Un soir en Sardaigne, Julien rencontre Matéo. C’est le coup de foudre, pour ces deux jeunes hommes, pourtant résolument hétérosexuels au départ, et même pères de familles. Mais presque aussitôt, ils se perdent de vue, pour se retrouver bien plus tard, par un de ces purs hasards de l’existence…
Cette aventure très gay a marqué Julien. Il est retourné à sa vie pépère mais pense encore à Matéo. Ce dernier rencontre Nathalie. Bien plus tard, une jolie femme, Véronique, achète à Julien un appareil photo. Elle oublie de signer le chèque, ce qui donne à Julien une occasion de la revoir. Mais qu’a donc Véronique de si particulier pour attirer ce garçon qui pourrait être son fils ? Elle ne lui est pas étrangère. Véronique a connu autrefois Serge, le père de Julien. Elle l’aimait d’un amour platonique, dans une relation tantôt amicale, tantôt amoureuse. Serge, lui, avait une femme et deux enfants, qu’il n’a jamais quittés, si ce n’est par le suicide. Il laisse deux veuves, sa femme Elsa, et Véronique, toutes deux pleines d’amertume envers cet homme qui a fui en laissant pour seul message une diatribe virulente. Mais si elles savaient vraiment ce qui s’est passé ! Par une suite d’événements particuliers, la vérité finira pas éclater.

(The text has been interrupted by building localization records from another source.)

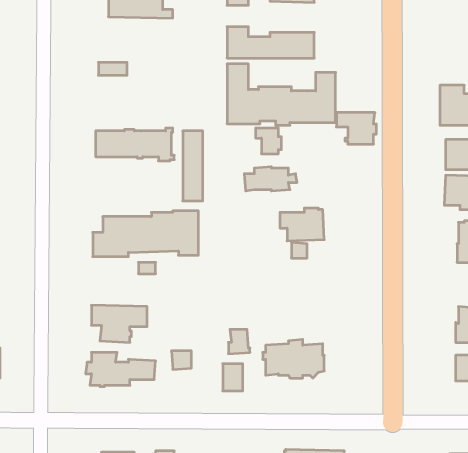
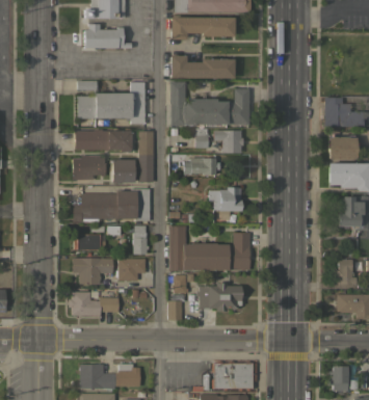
building: none -> [77,82,146,125]
building: [336,113,376,144] -> [214,130,243,153]
building: none -> [73,156,105,180]
building: none -> [111,160,134,184]
building: none -> [133,225,149,255]
building: none -> [168,225,249,271]
building: none -> [77,234,105,250]
building: none -> [115,259,146,281]

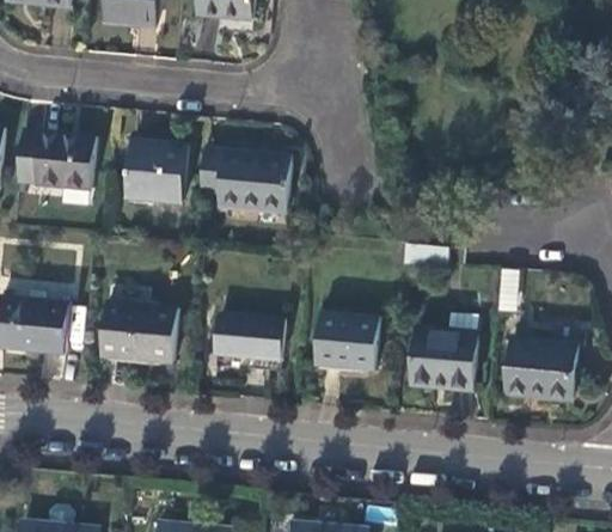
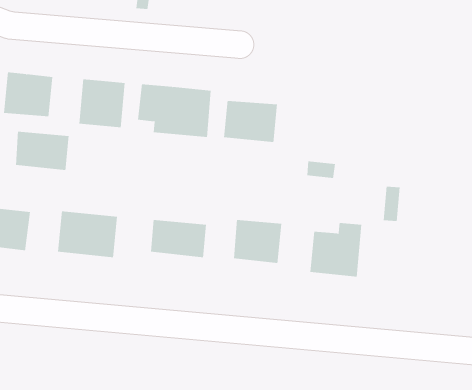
building: none -> [223,100,278,143]
building: none -> [15,131,69,171]
building: [503,340,571,393] -> none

C’est une belle surprise, que ce roman paru chez un petit éditeur débutant : A5 éditions. On pense souvent qu’un bon roman finit forcément par connaitre une bonne distribution chez un grand éditeur, mais force est de constater que nombre de bons bouquins sont auto-édités ou édités dans de petites structures… Le monde de l’édition semble hermétique aux nouveaux talents, mais dès qu’une célébrité désire publier, fût-ce une star du porno, les portes s’ouvrent toutes grandes !

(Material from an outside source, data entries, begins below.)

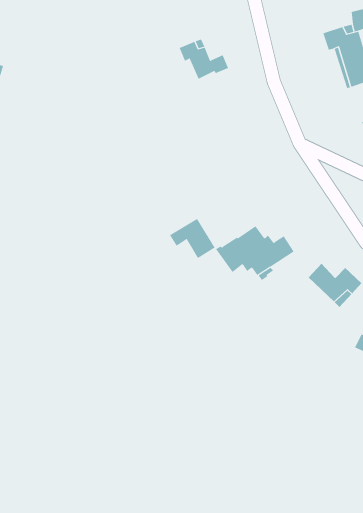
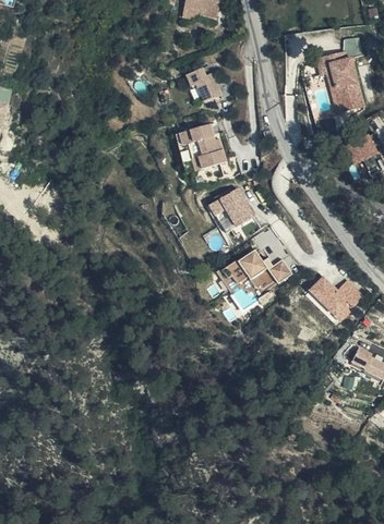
building: none -> [179,122,226,169]
building: [169,218,216,259] -> [206,190,251,229]

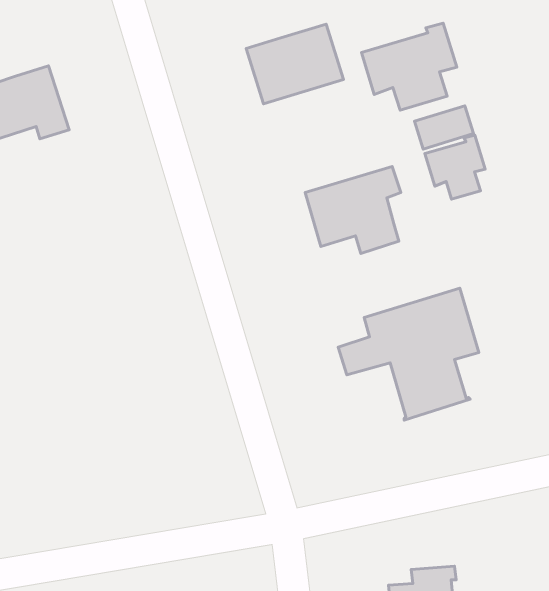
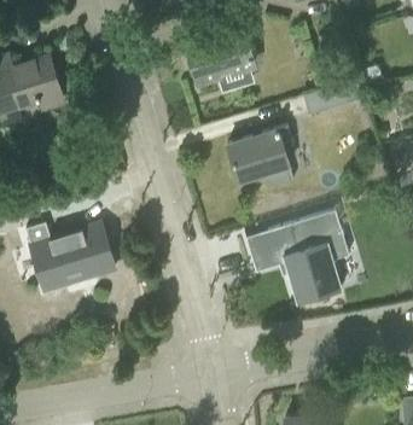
building: [361,23,457,110] -> none
building: [425,135,485,199] -> none
building: none -> [25,223,114,291]

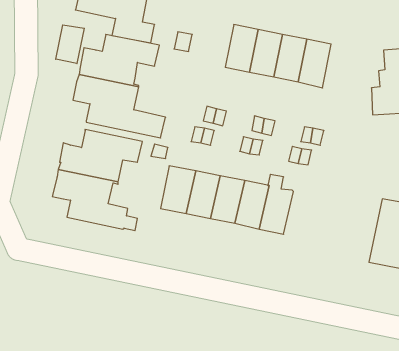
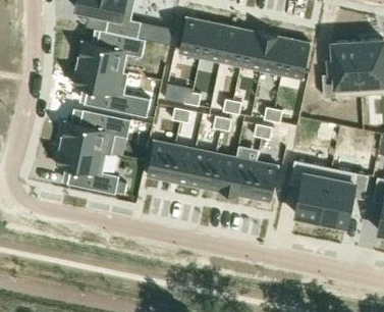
building: none -> [178,17,207,58]
building: [56,25,84,64] -> none
building: none -> [281,39,310,80]
building: none -> [288,160,331,221]
building: none -> [249,162,277,202]

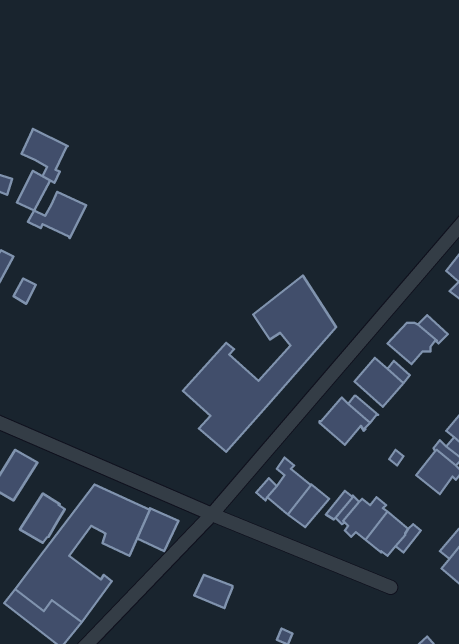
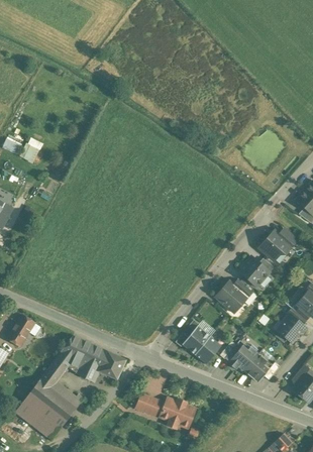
building: [21,129,68,183] -> none
building: [28,192,86,238] -> none
building: [183,276,336,452] -> none
building: [20,494,65,543] -> none
building: none -> [155,398,195,427]

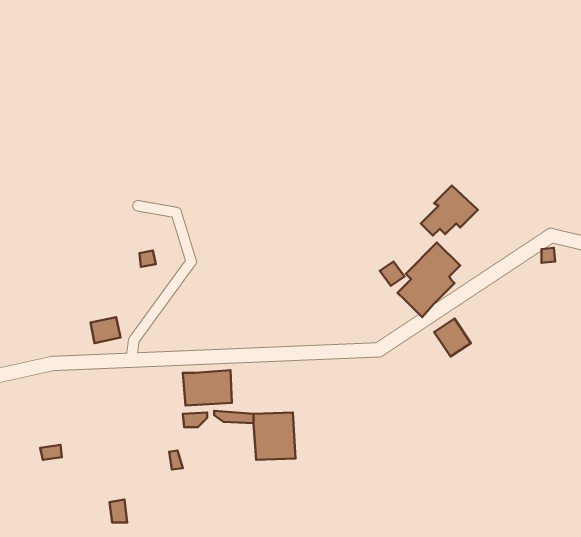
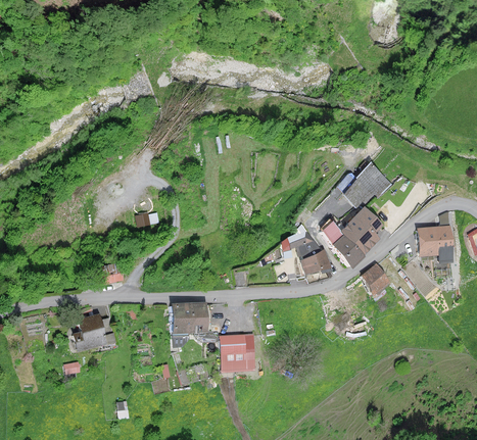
building: none -> [419,225,455,253]
building: none -> [279,229,328,274]
building: none -> [73,313,105,349]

Je dois louer la qualité d’écriture, qui est assez aboutie, avec une syntaxe juste et une grammaire quasi-irréprochable. Les lignes se suivent avec délice et fluidité. Pour autant, l’écriture n’est pas commune, et possède bien une signature. Ensuite, je rendrai grâce au talent de conteuse de l’auteur, et à sa façon de développer toute une structure romanesque, dense et, complexe, qui m’a rappelé Guy des Cars, grand romancier populaire, dans un style plus vif… Il faut presque s’accrocher pour suivre cette épopée amoureuse qui se développe sur des branches parallèles et avec de nombreuses intrications (dans mon résumé j’ai omis de parler des autres personnages – ils sont une dizaine au total). On ne s’ennuie pas une seconde. L’auteure évite adroitement les clichés (je pense notamment au milieu Gay). Toutefois la façon de traiter l’histoire est assez classique… avec quelques ingrédients originaux. Juste un bémol tout de même : la chance fait un peu trop bien les choses ; les personnages se perdent de vue et se retrouvent de façon presque magique (le monde est petit il est vrai…)
Voici donc une lecture que je conseille aux amateurs de sagas romanesques (ainsi défini sur la quatrième de couv’). Un auteur à suivre, et qui mérite une digne place dans une bibliothèque de qualité !
« Le hasard ou sa volonté de revoir le petit Mathieu devenu grand. Une boite de nuit qui se trouvait sur sa route et qu’il n’avait jamais remarquée. Une boite très spéciale. Des néons clignotants bleus et roses l’attiraient comme un appel onirique. Il n’avait plus remis un pied dans « ces boites à débauche » comme il les intitulait depuis sa rencontre avec Matéo. Son coeur se mit à battre dans un mouvement désordonné, descendant jusqu’à ses chevilles qui flageolaient. Il se promit de ne pas s’attarder, juste le temps d’apercevoir Mathieu, son demi-frère. Il repartirait aussitôt.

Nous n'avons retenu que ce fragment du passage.